- Texto do exercício

O prazo final de funcionamento expirou ontem, data em que cancelaram a sessão em que o relatório final seria votado. A medida foi tomada após o pedido de vista do deputado governista Nilto Tatto (PT-SP). De acordo com o regimento interno da Câmara, quando há vista de proposição, é preciso que se cumpra o prazo regimental de duas sessões. Nos bastidores, a cúpula tentou angariar um prazo de dois dias extra com Lira, que não atendeu as solicitações.

No documento de Salles, o parlamentar pedia o indiciamento de onze pessoas. Entre elas, o ex-ministro do Gabinete de Segurança Institucional (GSI) Gonçalves Dias e um dos fundadores do MST, o atual líder da Frente Nacional de Luta Campo e Cidade (FNL), José Rainha. Inicialmente, Salles havia anunciado que indiciaria o deputado Valmir Assunção (PT), mas voltou atrás após acordo com o Centrão. O petista havia sido acusado por ex-integrantes de ter cometido abusos contra outros sem-terra, como ameaça e furto.

 

Base governista da CPI do MST e dirigentes do movimento social realizaram uma coletiva de imprensa no Salão Verde da Câmara dos Deputados no fim da tarde desta quarta-feira. (Foto: Reprodução/TV Câmara)

(Imagens com coordenadas de pontos-chave)

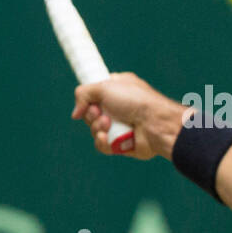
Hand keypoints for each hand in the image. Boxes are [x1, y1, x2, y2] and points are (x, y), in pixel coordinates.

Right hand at [71, 72, 189, 159]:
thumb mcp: (104, 87)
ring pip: (95, 130)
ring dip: (97, 128)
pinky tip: (107, 138)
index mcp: (117, 89)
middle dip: (92, 115)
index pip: (94, 93)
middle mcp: (118, 107)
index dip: (88, 98)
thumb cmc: (135, 101)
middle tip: (101, 113)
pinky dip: (102, 142)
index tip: (88, 100)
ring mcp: (120, 125)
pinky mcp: (121, 143)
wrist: (155, 123)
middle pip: (91, 113)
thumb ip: (83, 94)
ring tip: (108, 125)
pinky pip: (102, 145)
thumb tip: (76, 113)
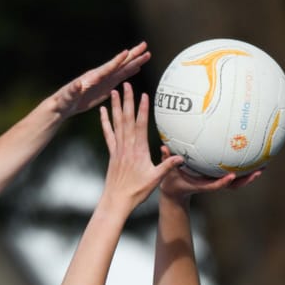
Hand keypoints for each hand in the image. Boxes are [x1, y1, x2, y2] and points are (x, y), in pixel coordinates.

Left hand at [52, 44, 151, 119]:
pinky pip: (120, 77)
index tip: (127, 52)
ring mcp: (104, 80)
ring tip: (147, 54)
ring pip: (123, 68)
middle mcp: (101, 75)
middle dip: (132, 55)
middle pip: (119, 63)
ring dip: (135, 61)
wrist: (63, 104)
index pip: (108, 68)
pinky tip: (137, 68)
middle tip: (145, 45)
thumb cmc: (64, 100)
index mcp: (93, 77)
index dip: (117, 60)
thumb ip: (73, 90)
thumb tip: (77, 85)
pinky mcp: (106, 86)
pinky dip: (129, 72)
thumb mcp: (68, 96)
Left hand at [98, 85, 184, 210]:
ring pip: (116, 123)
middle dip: (127, 100)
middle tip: (126, 84)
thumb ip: (167, 167)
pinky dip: (105, 121)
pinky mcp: (112, 153)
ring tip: (114, 90)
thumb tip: (181, 158)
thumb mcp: (155, 180)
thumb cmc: (137, 192)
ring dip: (115, 106)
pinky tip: (103, 111)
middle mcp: (127, 147)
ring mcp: (118, 149)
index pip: (140, 126)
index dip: (142, 110)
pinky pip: (108, 133)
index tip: (143, 94)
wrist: (116, 201)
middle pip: (126, 119)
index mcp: (138, 151)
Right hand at [159, 150, 264, 200]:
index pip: (214, 185)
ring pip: (237, 181)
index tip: (231, 176)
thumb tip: (164, 148)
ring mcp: (217, 182)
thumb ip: (166, 160)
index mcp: (202, 185)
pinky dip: (243, 168)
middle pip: (233, 185)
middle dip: (246, 179)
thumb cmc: (171, 182)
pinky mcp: (218, 178)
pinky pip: (233, 172)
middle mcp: (213, 184)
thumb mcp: (166, 173)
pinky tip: (251, 156)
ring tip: (264, 165)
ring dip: (250, 175)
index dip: (223, 182)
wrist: (175, 192)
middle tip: (259, 171)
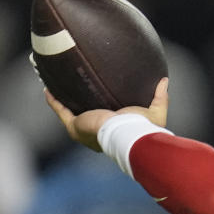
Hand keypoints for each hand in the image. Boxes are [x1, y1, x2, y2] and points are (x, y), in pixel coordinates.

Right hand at [44, 78, 168, 151]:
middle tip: (77, 88)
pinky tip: (48, 89)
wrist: (127, 132)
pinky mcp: (75, 126)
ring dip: (63, 100)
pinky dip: (54, 101)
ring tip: (58, 86)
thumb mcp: (155, 111)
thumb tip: (164, 80)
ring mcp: (84, 130)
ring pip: (69, 113)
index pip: (106, 121)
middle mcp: (97, 132)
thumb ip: (160, 96)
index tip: (101, 97)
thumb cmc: (142, 127)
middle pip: (85, 115)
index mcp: (114, 131)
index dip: (102, 110)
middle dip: (79, 103)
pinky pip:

- Exercícios
A) Traduza para o inglês esta frase do texto sobre a CPI do MST: "A medida foi tomada após o pedido de vista do deputado governista Nilto Tatto (PT-SP)."
B) Responda às perguntas com base no texto sobre a CPI do MST.
(i) Quantas pessoas Salles pedia que fossem indiciadas em seu documento?
(ii) Qual deputado fez o pedido de vista?
(iii) Em que local da Câmara dos Deputados foi realizada a coletiva de imprensa?
C) Liste todas as pessoas mencionadas pelo nome no texto sobre a CPI do MST.
As linhas não têm relação alguma com o texto sobre a CPI do MST.

- Respostas
A) The measure was taken after the request for review by pro-government deputy Nilto Tatto (PT-SP).

B)
(i) Onze pessoas.
(ii) O deputado governista Nilto Tatto (PT-SP).
(iii) No Salão Verde da Câmara dos Deputados.

C) Nilto Tatto, Lira, Salles, Gonçalves Dias, José Rainha, Valmir Assunção